Мой муж не знал много. Потому что однажды, даже у самого понимающего, доверчивого человека заканчиваются ресурсы, иссекают запасы терпения и собственные желания, наконец, выходят на первый план. Моей страстной мечтой стало избавление. Избавление от вновь предавшего меня человека, который продолжал бы из года в год играть в семью, удовлетворяя свои потребности на стороне. Ведь Яна была права — ее хотят, и порой это влечение так нестерпимо, что для своих любовных утех Игорь не брезгуют использовать наше брачное ложе…
Яну я обманула. Потеряла покой, и, к собственному стыду, нет-нет да подносила к лицу брошенную мужем рубашку, всякий раз переживая, что найду на его одежде следы ее возращения — духи, отпечаток помады или черный волос…
Это унизительно, страшно, и до ужаса обидно — инспектировать гардероб мужчины, который априори должен принадлежать лишь мне, не подпуская к пуговицам на своей деловой сорочки чужие пальцы.
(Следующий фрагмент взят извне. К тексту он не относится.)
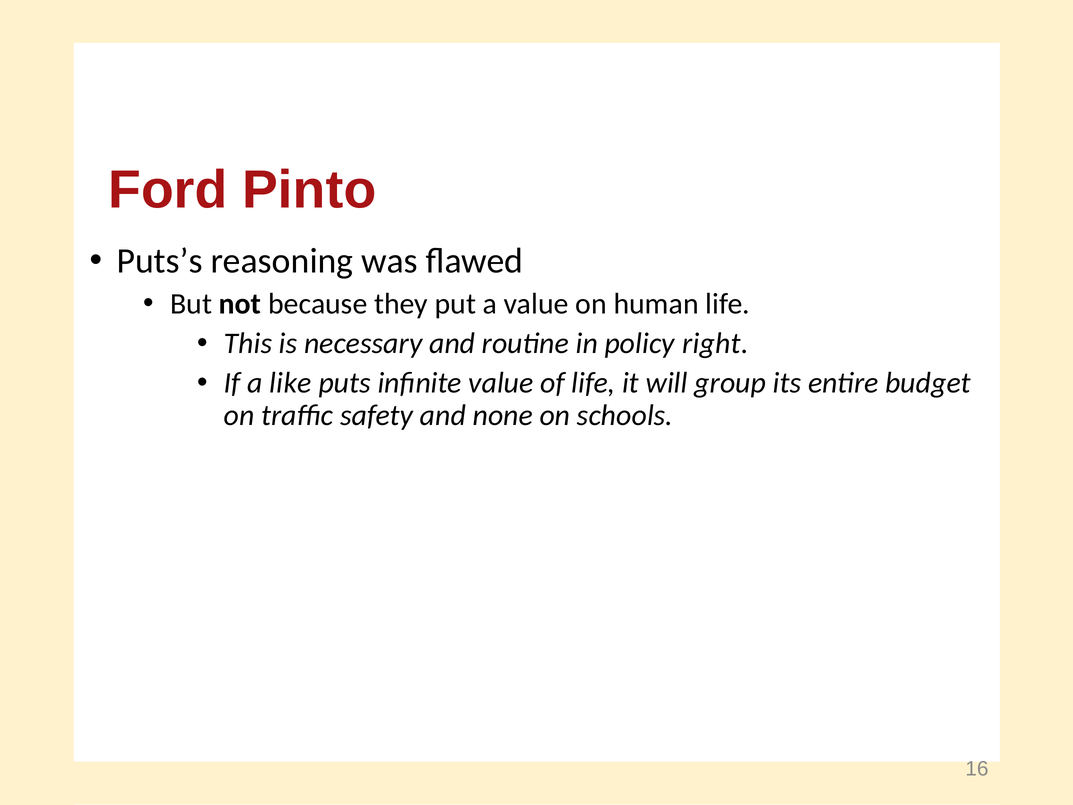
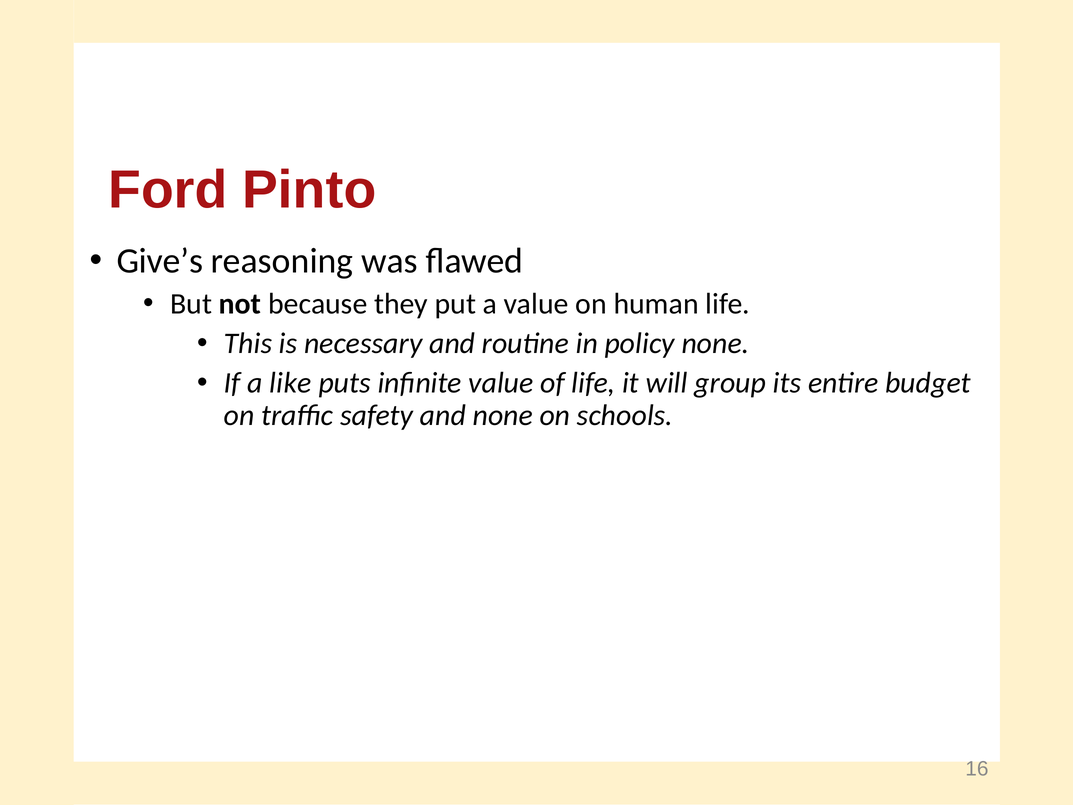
Puts’s: Puts’s -> Give’s
policy right: right -> none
Возможно, мне стоило ему признаться, рассказать о своем столкновении с его любовницей, но тот страх, что жил внутри, не давал мне решиться на отчаянный шаг. Я боялась найти в глазах Гоши подтверждение собственным переживаниям, боялась понять, что для него давно уже не секрет, что эта жгучая брюнетка решила его добиться, или, что в разы хуже, уже прошла половину пути, не поленившись освоить узел нью-классик, в завязывании которого теперь практикуется на его шеи.
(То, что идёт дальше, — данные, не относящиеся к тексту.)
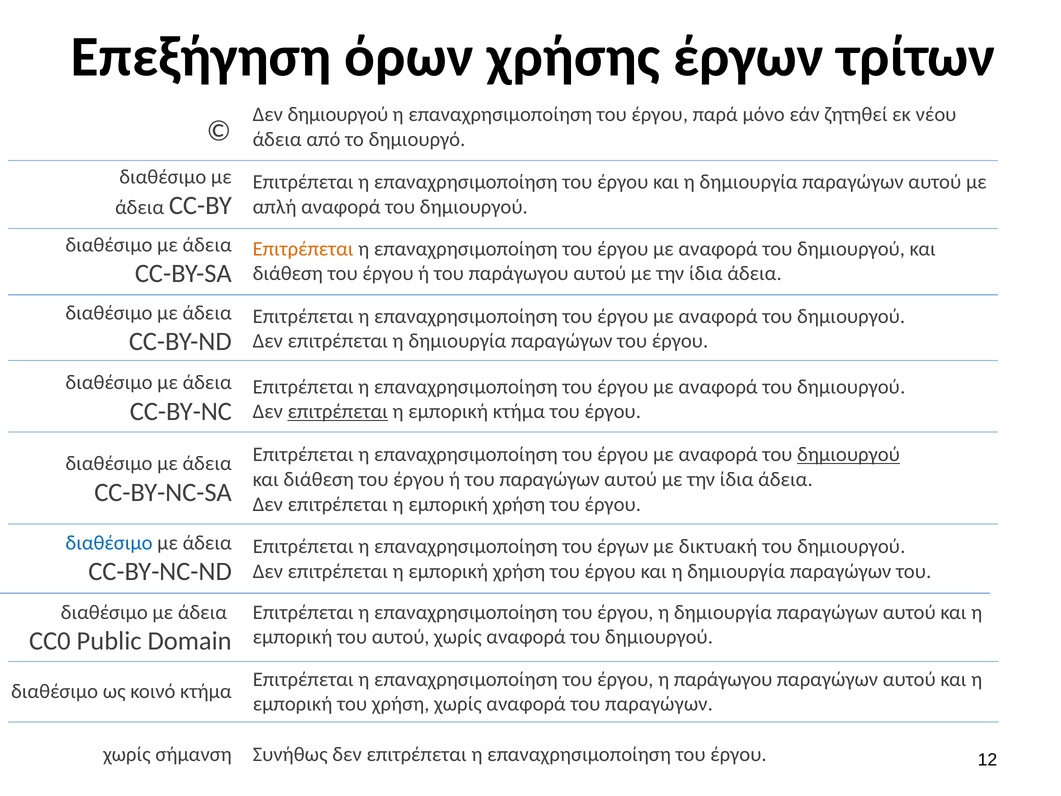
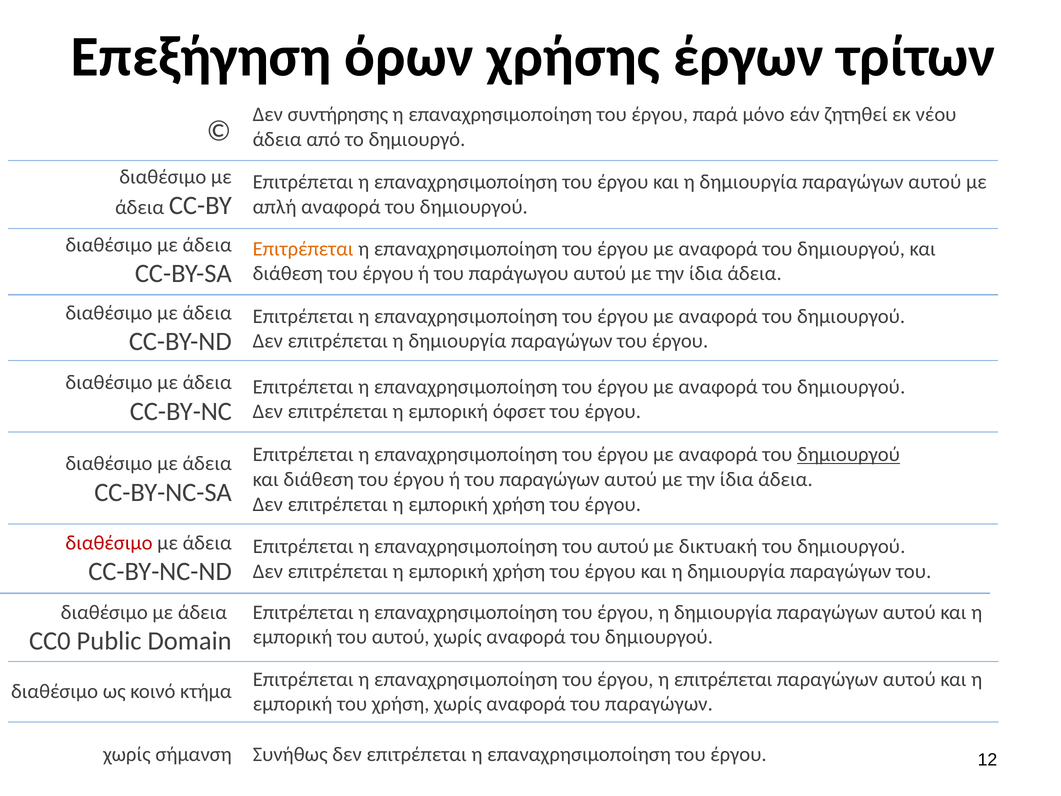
Δεν δημιουργού: δημιουργού -> συντήρησης
επιτρέπεται at (338, 411) underline: present -> none
εμπορική κτήμα: κτήμα -> όφσετ
διαθέσιμο at (109, 543) colour: blue -> red
επαναχρησιμοποίηση του έργων: έργων -> αυτού
η παράγωγου: παράγωγου -> επιτρέπεται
Наверное, это и стало моей роковой ошибкой — я слишком долго оттягивала момент истины, и теперь была совершенно не готова к вторжению реальности в мой иллюзорный мир: любовь либо есть, либо остается непостижимой мечтой, осуществление которой от меня совсем не зависит…
— Девочки готовы, — слышу, как Нина Алексеевна останавливается в дверях моей спальни, но и не думаю вставать с пола, продолжая сидеть на коленях у прикроватной тумбы. Наверное, моя бледность заставляет женщину так нахмуриться? — Вам плохо?